(Stored data entries)
*** Begin section ***

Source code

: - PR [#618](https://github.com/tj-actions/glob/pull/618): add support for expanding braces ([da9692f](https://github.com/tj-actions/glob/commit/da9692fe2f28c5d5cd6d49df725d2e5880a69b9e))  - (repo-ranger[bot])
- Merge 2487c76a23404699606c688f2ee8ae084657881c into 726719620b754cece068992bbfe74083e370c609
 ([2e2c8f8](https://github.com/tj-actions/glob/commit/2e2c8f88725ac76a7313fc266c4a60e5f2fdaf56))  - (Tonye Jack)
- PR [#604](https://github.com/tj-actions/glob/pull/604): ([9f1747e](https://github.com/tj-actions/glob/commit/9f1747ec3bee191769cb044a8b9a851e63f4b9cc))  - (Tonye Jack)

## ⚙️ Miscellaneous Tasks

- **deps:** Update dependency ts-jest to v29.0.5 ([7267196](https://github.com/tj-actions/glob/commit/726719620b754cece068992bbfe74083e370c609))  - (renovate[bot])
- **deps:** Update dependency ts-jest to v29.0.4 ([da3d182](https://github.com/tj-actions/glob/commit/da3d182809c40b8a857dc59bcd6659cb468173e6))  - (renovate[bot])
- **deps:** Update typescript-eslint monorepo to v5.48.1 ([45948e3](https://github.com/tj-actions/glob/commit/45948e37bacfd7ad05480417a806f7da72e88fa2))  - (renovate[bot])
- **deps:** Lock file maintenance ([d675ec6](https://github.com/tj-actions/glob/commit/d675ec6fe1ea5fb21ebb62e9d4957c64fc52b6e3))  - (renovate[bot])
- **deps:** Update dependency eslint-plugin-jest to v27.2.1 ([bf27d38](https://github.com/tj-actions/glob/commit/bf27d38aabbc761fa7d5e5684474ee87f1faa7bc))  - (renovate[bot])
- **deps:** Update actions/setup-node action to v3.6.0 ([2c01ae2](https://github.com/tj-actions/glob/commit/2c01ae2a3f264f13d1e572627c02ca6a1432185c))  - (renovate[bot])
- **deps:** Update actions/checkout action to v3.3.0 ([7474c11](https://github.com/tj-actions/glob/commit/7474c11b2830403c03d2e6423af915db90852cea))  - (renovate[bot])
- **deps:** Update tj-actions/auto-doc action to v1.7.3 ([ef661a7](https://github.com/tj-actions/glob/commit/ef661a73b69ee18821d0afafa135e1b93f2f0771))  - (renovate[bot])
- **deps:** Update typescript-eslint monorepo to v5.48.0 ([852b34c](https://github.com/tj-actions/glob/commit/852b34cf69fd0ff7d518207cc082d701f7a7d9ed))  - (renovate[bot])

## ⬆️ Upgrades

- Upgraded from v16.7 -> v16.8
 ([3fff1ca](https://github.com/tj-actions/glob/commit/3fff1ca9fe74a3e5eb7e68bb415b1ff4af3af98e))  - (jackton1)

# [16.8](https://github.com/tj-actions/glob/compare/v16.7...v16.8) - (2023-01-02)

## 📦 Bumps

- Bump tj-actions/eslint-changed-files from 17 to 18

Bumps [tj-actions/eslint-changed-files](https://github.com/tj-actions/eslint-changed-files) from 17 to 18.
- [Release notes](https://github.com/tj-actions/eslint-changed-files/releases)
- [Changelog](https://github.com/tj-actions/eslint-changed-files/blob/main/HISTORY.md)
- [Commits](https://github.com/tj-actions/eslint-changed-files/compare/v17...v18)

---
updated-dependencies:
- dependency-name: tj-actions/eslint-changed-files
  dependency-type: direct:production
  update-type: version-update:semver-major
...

*** End section ***

» **Work instructions**
Retype every entry word for word.

» **Answer for the task**
Source code

: - PR [#618](https://github.com/tj-actions/glob/pull/618): add support for expanding braces ([da9692f](https://github.com/tj-actions/glob/commit/da9692fe2f28c5d5cd6d49df725d2e5880a69b9e))  - (repo-ranger[bot])
- Merge 2487c76a23404699606c688f2ee8ae084657881c into 726719620b754cece068992bbfe74083e370c609
 ([2e2c8f8](https://github.com/tj-actions/glob/commit/2e2c8f88725ac76a7313fc266c4a60e5f2fdaf56))  - (Tonye Jack)
- PR [#604](https://github.com/tj-actions/glob/pull/604): ([9f1747e](https://github.com/tj-actions/glob/commit/9f1747ec3bee191769cb044a8b9a851e63f4b9cc))  - (Tonye Jack)

## ⚙️ Miscellaneous Tasks

- **deps:** Update dependency ts-jest to v29.0.5 ([7267196](https://github.com/tj-actions/glob/commit/726719620b754cece068992bbfe74083e370c609))  - (renovate[bot])
- **deps:** Update dependency ts-jest to v29.0.4 ([da3d182](https://github.com/tj-actions/glob/commit/da3d182809c40b8a857dc59bcd6659cb468173e6))  - (renovate[bot])
- **deps:** Update typescript-eslint monorepo to v5.48.1 ([45948e3](https://github.com/tj-actions/glob/commit/45948e37bacfd7ad05480417a806f7da72e88fa2))  - (renovate[bot])
- **deps:** Lock file maintenance ([d675ec6](https://github.com/tj-actions/glob/commit/d675ec6fe1ea5fb21ebb62e9d4957c64fc52b6e3))  - (renovate[bot])
- **deps:** Update dependency eslint-plugin-jest to v27.2.1 ([bf27d38](https://github.com/tj-actions/glob/commit/bf27d38aabbc761fa7d5e5684474ee87f1faa7bc))  - (renovate[bot])
- **deps:** Update actions/setup-node action to v3.6.0 ([2c01ae2](https://github.com/tj-actions/glob/commit/2c01ae2a3f264f13d1e572627c02ca6a1432185c))  - (renovate[bot])
- **deps:** Update actions/checkout action to v3.3.0 ([7474c11](https://github.com/tj-actions/glob/commit/7474c11b2830403c03d2e6423af915db90852cea))  - (renovate[bot])
- **deps:** Update tj-actions/auto-doc action to v1.7.3 ([ef661a7](https://github.com/tj-actions/glob/commit/ef661a73b69ee18821d0afafa135e1b93f2f0771))  - (renovate[bot])
- **deps:** Update typescript-eslint monorepo to v5.48.0 ([852b34c](https://github.com/tj-actions/glob/commit/852b34cf69fd0ff7d518207cc082d701f7a7d9ed))  - (renovate[bot])

## ⬆️ Upgrades

- Upgraded from v16.7 -> v16.8
 ([3fff1ca](https://github.com/tj-actions/glob/commit/3fff1ca9fe74a3e5eb7e68bb415b1ff4af3af98e))  - (jackton1)

# [16.8](https://github.com/tj-actions/glob/compare/v16.7...v16.8) - (2023-01-02)

## 📦 Bumps

- Bump tj-actions/eslint-changed-files from 17 to 18

Bumps [tj-actions/eslint-changed-files](https://github.com/tj-actions/eslint-changed-files) from 17 to 18.
- [Release notes](https://github.com/tj-actions/eslint-changed-files/releases)
- [Changelog](https://github.com/tj-actions/eslint-changed-files/blob/main/HISTORY.md)
- [Commits](https://github.com/tj-actions/eslint-changed-files/compare/v17...v18)

---
updated-dependencies:
- dependency-name: tj-actions/eslint-changed-files
  dependency-type: direct:production
  update-type: version-update:semver-major
...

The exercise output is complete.